Dealspwn: In relation to the first game, what did you want to do with The Witcher 2? How did you want to step it up?
Tomasz Gop: It’s really important to start off with a few important facts: we’re not doing a totally different game here. Seriously, we’re really happy that a lot of people liked The Witcher 1, so we’re really sticking topretty much the same principles. I mean, the story is going to be at least as deep as it was in The Witcher — we’re still basing the game on the story - it’s the main feature of the game. We’re going to be telling a mature, non-linear, engrossing story. But in regards to the things we’ve changed: we’ve looked at improving the things that people liked, and deeply changing the things that people complained about. So, the emphasis on the story is definitely still going to be around; it’s going to be the story of a morally questionable world where you never know what’s going to happen, where you have to think about what you would do, and not about what you would do if you wanted the game to recognise you as a good or bad player. And we’ve changed combat, for example, because some people thought it might’ve been too hardcore in The Witcher. We’ve done a lot to keep the same level of complexity, but not everything is obligatory.
Ultimately what I want to say is that it’s the same kind of game. It will be the same kind of game.
Marek Ziemak: And, remember, there’s totally different technology in the background right? So…

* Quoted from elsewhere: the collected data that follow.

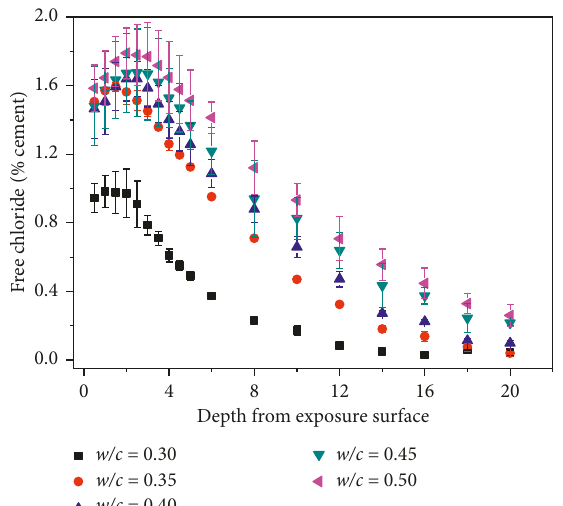
Figure 2: Free chloride profiles of paste specimens with different w / c .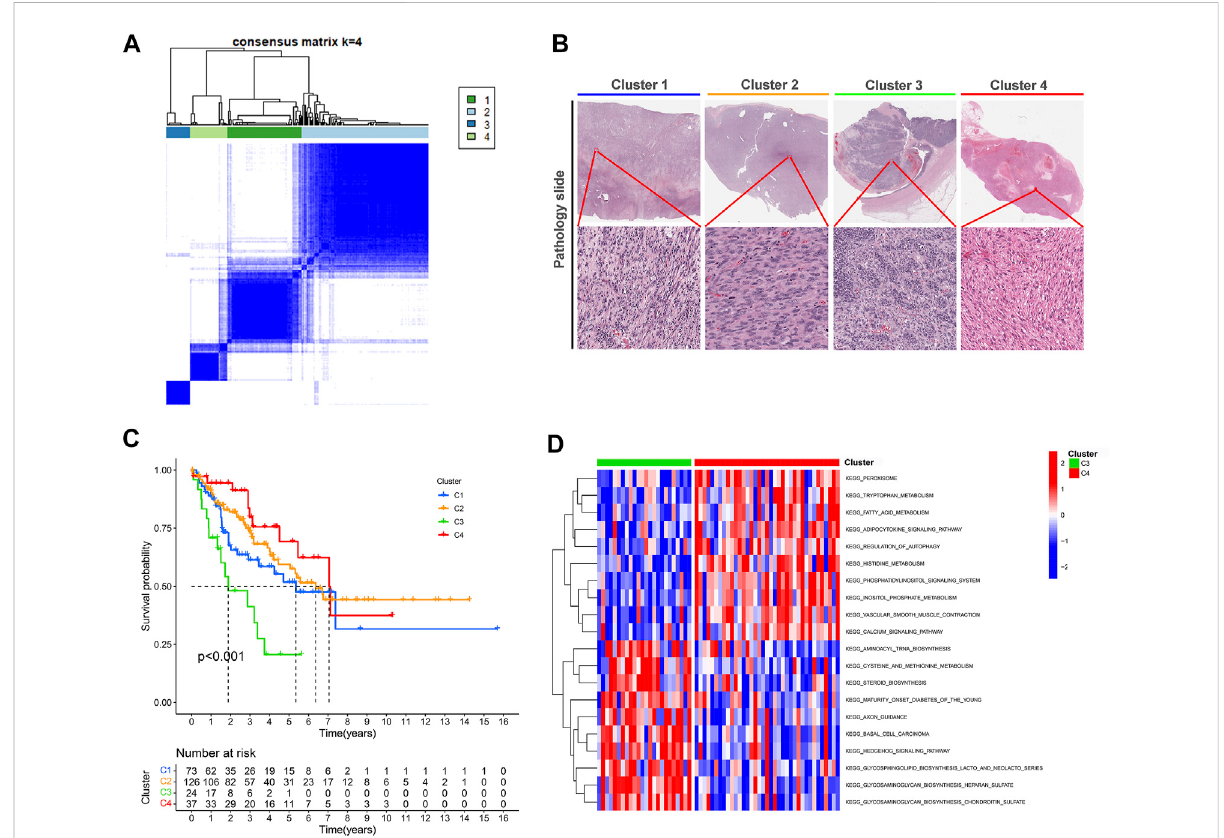
FIGURE 5 Unsupervised learning for cuproptosis lncRNA classi fi cation. (A) Unsupervised clustering of six cuproptosis lncRNAs and the optimized consensus matrix with k = 4. (B) Representative images of the pathological HE staining of the four clusters in TCGA-SARC. (C) Kaplan-Meier Curves for differential survival of four cuproptosis lncRNA clusters in the TCGA-SARC. (D) The KEGG enrichment levels comparison between cluster 3 and cluster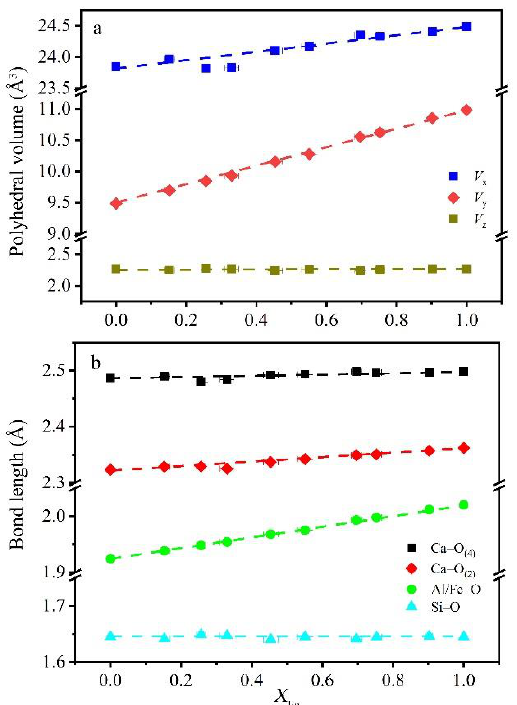
Figure 5. ( a ) Volume of polyhedra and ( b ) cation–oxygen distances at the X (dodecahedral), Y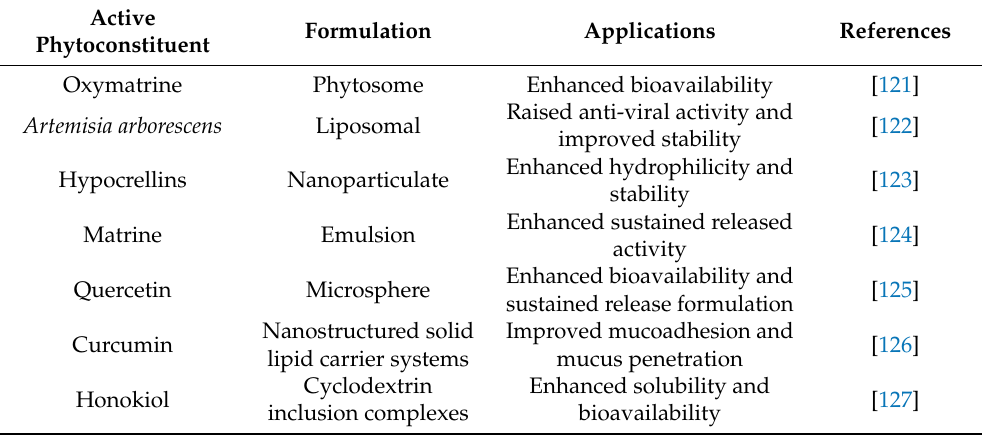
Table 2. Various other formulations contain anti-viral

DP: Right, because [The Witcher] had Aurora, and now this is a new engine.
TG: The first one had the Aurora Engine, yeah. After doing the first game, we thought “Ok, if we want to progress with the game further, if we want to implement new ideas, Aurora won’t do this time.” Ok, there are things that we want to change deeply and there are things that we only want to improve, but even for these smaller improvements, it still was not enough to use Aurora. That’s why we just sat down and implemented our engine, it took a year or a year and a half for prototyping things and so on. We started doing this right after the release of the first game, and after eighteen months, this is when The Witcher 2 started on the new engine.
Game Rant: So, you say that it’s going to be quite similar to The Witcher; if this is the first time someone had seen The Witcher series, why would they want to start with The Witcher 2? What is compelling about this game, when compared to the first one?
TG: Just like The Witcher, this is still a standalone game: it’s a totally separate chapter. I mean, you don’t have to play The Witcher to know what’s going on in The Witcher 2, and besides that, the game still introduces everything that’s important to you, without telling the whole story of the first game. In case you don’t know, or don’t care, whatever’s the case, you don’t have to play The Witcher.
MZ: But we still encourage players to go and play it!
TG: It would be great! *Laughs* Yeah, it would be perfect if people played the first game. But why would people want to play The Witcher 2? Well...we’re developers that have played a lot of RPGs ‘back in the day’, and that’s what we wanted to do; we wanted to do the game that way. This is why we sat down to make these games - both The Witcher 1 and 2 - because, as long time genre fans, we think this is how RPGs should be made.